#### [REQUIRED ACTION]
Could you reproduce every entry as it stands, leaving the pictures behind?

[Opening RECORD EXTRACTS section]

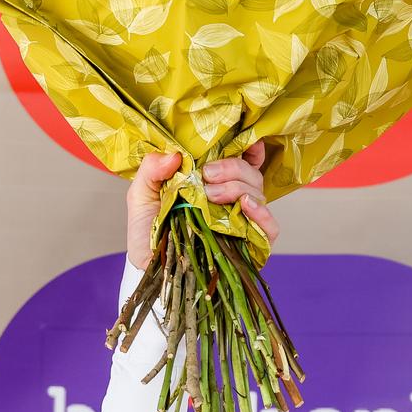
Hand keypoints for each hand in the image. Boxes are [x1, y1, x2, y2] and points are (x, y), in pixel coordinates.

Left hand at [125, 139, 281, 270]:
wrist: (149, 269)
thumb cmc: (148, 232)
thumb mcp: (142, 196)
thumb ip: (151, 170)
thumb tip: (175, 155)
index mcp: (212, 183)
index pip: (242, 159)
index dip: (248, 148)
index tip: (239, 143)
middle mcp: (231, 199)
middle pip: (250, 173)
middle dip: (232, 168)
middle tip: (207, 174)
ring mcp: (242, 222)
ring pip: (258, 193)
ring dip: (237, 187)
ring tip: (210, 195)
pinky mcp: (250, 245)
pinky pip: (270, 227)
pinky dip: (261, 212)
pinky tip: (244, 205)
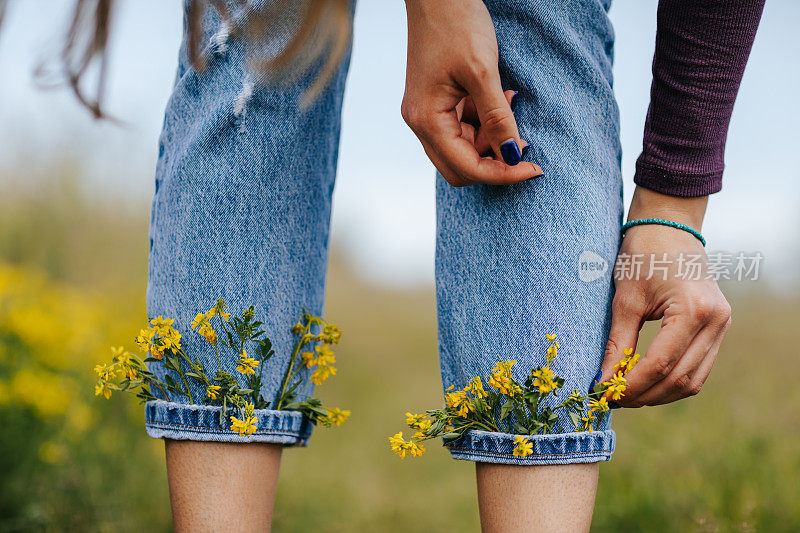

[Closing RECORD EXTRACTS section]

#### [ANSWER SPACE]
Hand keypoints for each hand in the image. Boxes are [x1, y1, x2, y2] and points are (x, y), in pixel coordinates.

Left hand at [125, 139, 281, 270]:
wrist: (149, 269)
thumb cmc: (148, 232)
thumb mcp: (142, 196)
thumb ip: (151, 170)
thumb tip: (175, 155)
index mcp: (212, 183)
index pip: (242, 159)
index dip: (248, 148)
index tip: (239, 143)
middle mcp: (231, 199)
middle pip: (250, 173)
middle dip: (232, 168)
middle tip: (207, 174)
ring mcp: (242, 222)
ring pip: (258, 193)
ring dip: (237, 187)
ring tip: (210, 195)
pinky mcp: (250, 245)
pinky pip: (270, 227)
pinky dip: (261, 212)
pinky tip: (244, 205)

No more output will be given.